Indian-American Pratima Dharm speaks of her deep links with India, and shares her thoughts on Hindus in the U.S. military and the kind of leader she hopes Indian Prime Minister Narendra Modi will be.
Indian-American Pratima Dharm has been a pioneer on multiple counts – last month she was appointed as the first ever Hindu chaplain of a U.S. university and in 2011 she made history after the Pentagon named her as its first Hindu and inter-faith chaplain.
She served in the U.S. military through some of the hardest times faced by its soldiers in the battlefields of Iraq, and she counselled many of them afflicted by PTSD, steering them away from suicide, and helping them reclaim their familial relationships. She also participated in humanitarian aid missions into the Kurdish regions of northern Iraq, an experience that left her with a lasting ties to the people there.

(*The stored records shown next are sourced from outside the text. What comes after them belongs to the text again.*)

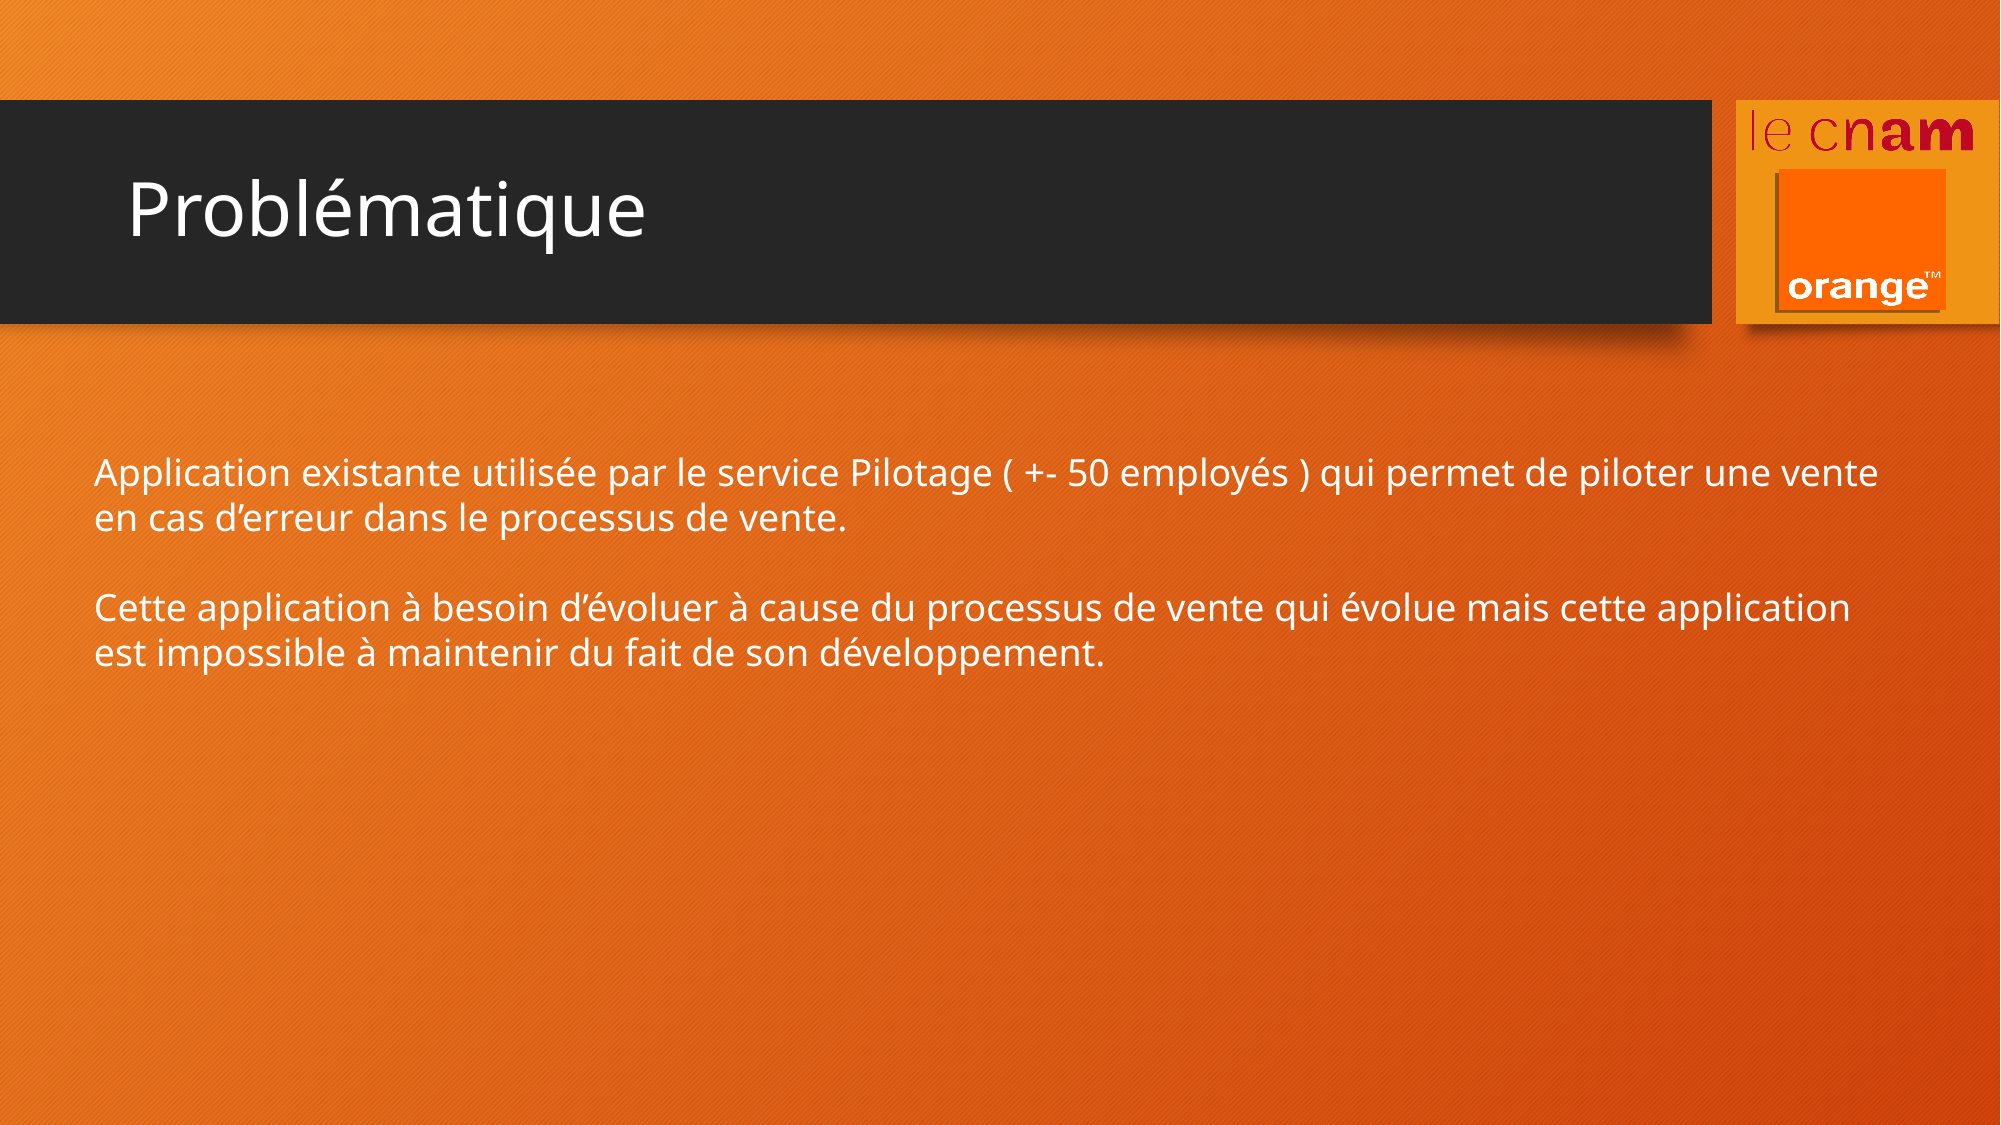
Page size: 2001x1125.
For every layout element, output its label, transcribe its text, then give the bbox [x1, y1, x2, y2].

title Problématique [111, 123, 1689, 301]
picture [1779, 169, 1946, 310]
picture [1752, 110, 1973, 151]
text_box Application existante utilisée par le service Pilotage ( +- 50 employés ) qui permet de piloter une vente en cas d’erreur dans le processus de vente. Cette application à besoin d’évoluer à cause du processus de vente qui évolue mais cette application est impossible à maintenir du fait de son développement. [79, 441, 1922, 684]
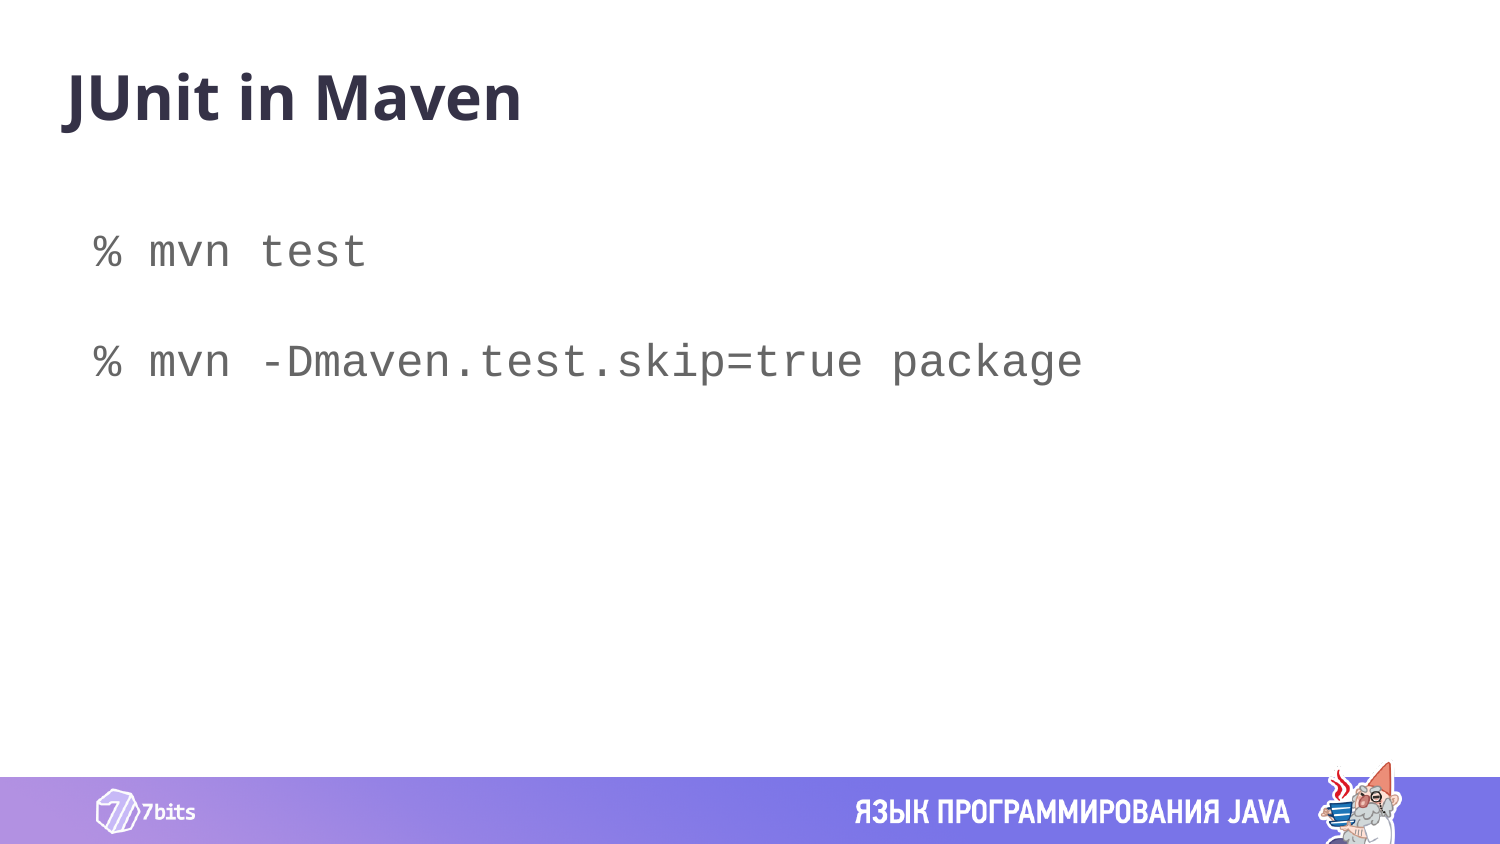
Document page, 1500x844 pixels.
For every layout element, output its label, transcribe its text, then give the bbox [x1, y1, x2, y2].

title JUnit in Maven [51, 42, 1449, 137]
picture [0, 717, 1500, 844]
list % mvn test % mvn -Dmaven.test.skip=true package [51, 150, 1449, 750]
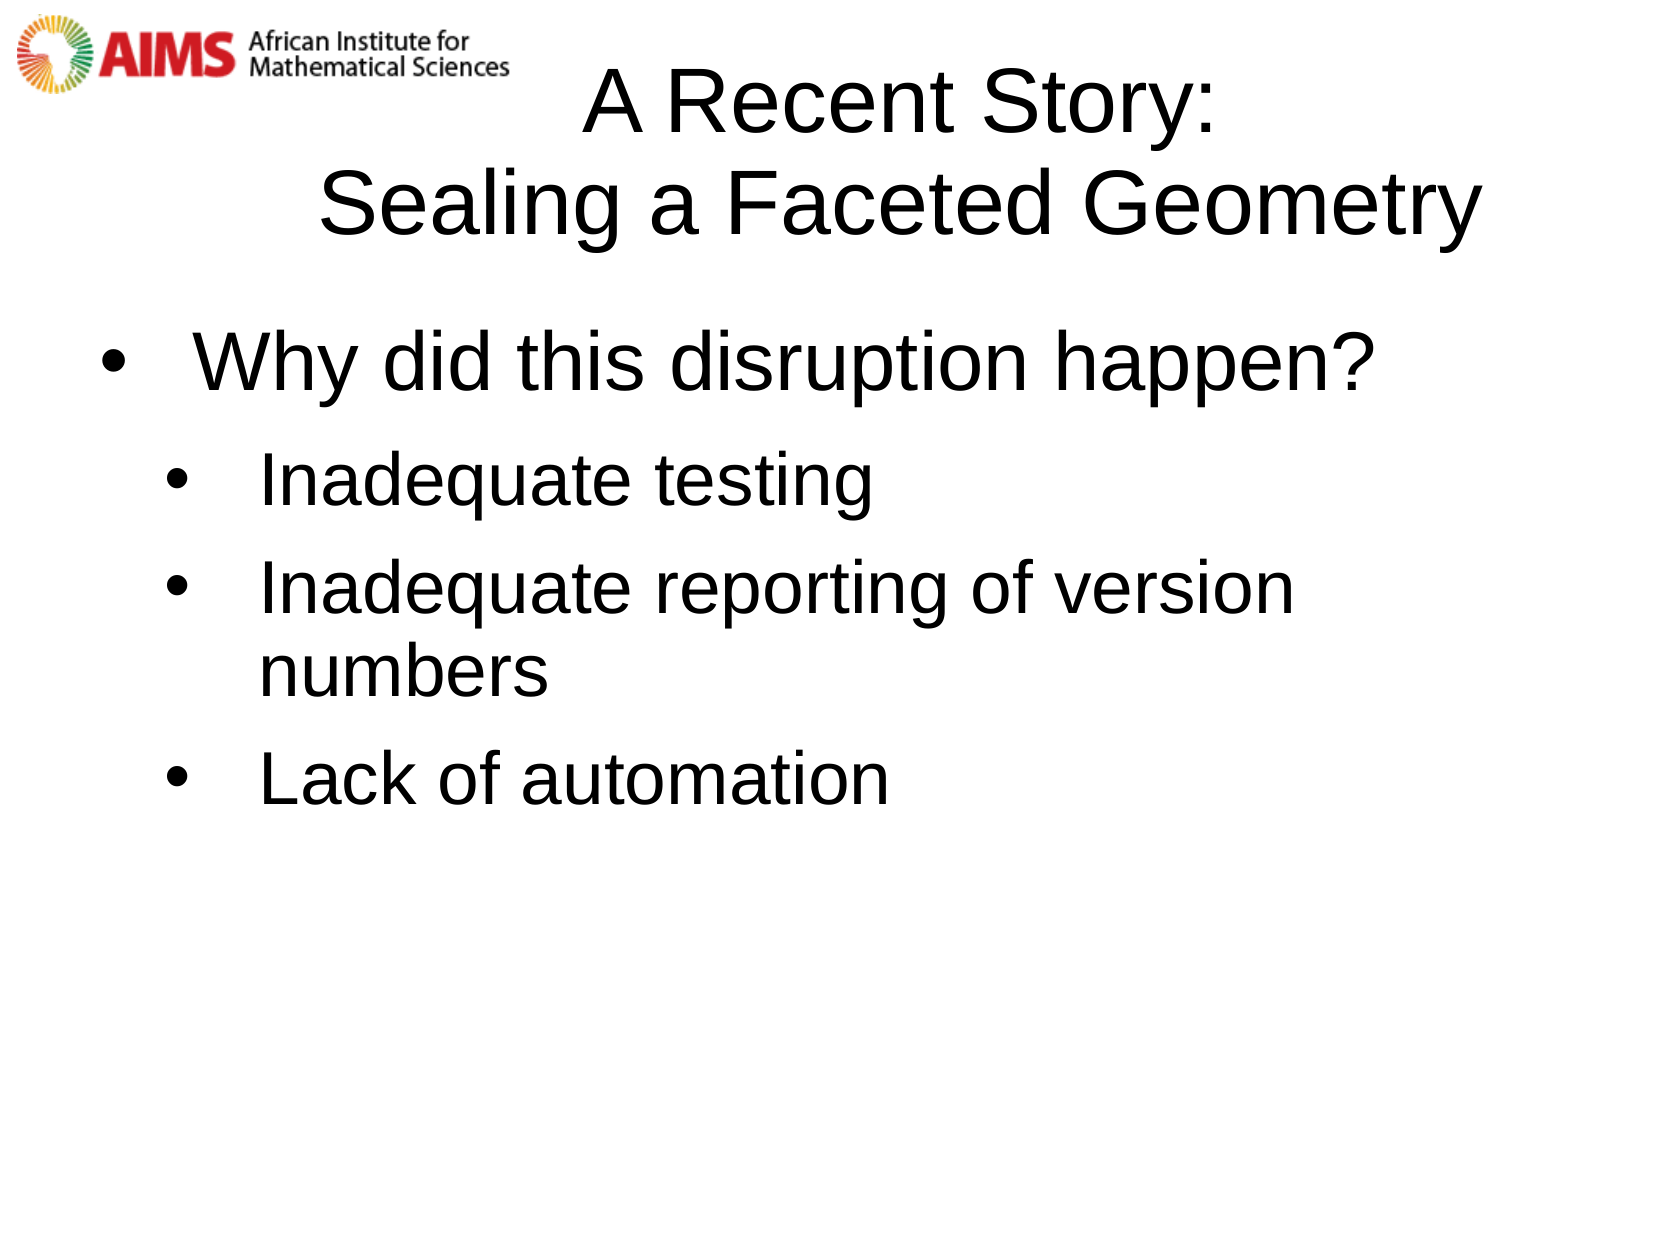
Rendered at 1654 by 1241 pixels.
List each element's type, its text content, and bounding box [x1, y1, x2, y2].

picture [17, 14, 511, 94]
list Why did this disruption happen? Inadequate testing Inadequate reporting of version numbers Lack of automation [82, 308, 1572, 1080]
title A Recent Story: Sealing a Faceted Geometry [231, 42, 1572, 264]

In a conversation with Narayan Lakshman Ms. Dharm spoke of her deep links with India and the principles of Hinduism that she associates with her upbringing in the country, and also shared her thoughts on Hindus in the U.S. military and the kind of leader she hopes Indian Prime Minister Narendra Modi will be.
Your appointments as a Hindu chaplain at a major U.S. university, and before that as an inter-faith chaplain in the U.S. army were unprecedented, and made headlines in India. By way of background could you tell us about how you came to take up these roles, and what links you have with India?
I grew up in northern India, primarily Maharashtra and some parts of Gujarat and I ended up doing some parts of my schooling and my college education in Mumbai. So I still have ties with India because I have family members from both from my side and my husband’s side in India. My husband’s family is in Bangalore and Chennai. We visit India so that our children remain connected to all their family in India.
My appointment in the U.S. army came about with my years of training as a chaplain, studying for it in the U.S. I have a master’s degree in psychology from India and in the U.S. I have a master’s degree in theology and years of training to become a chaplain.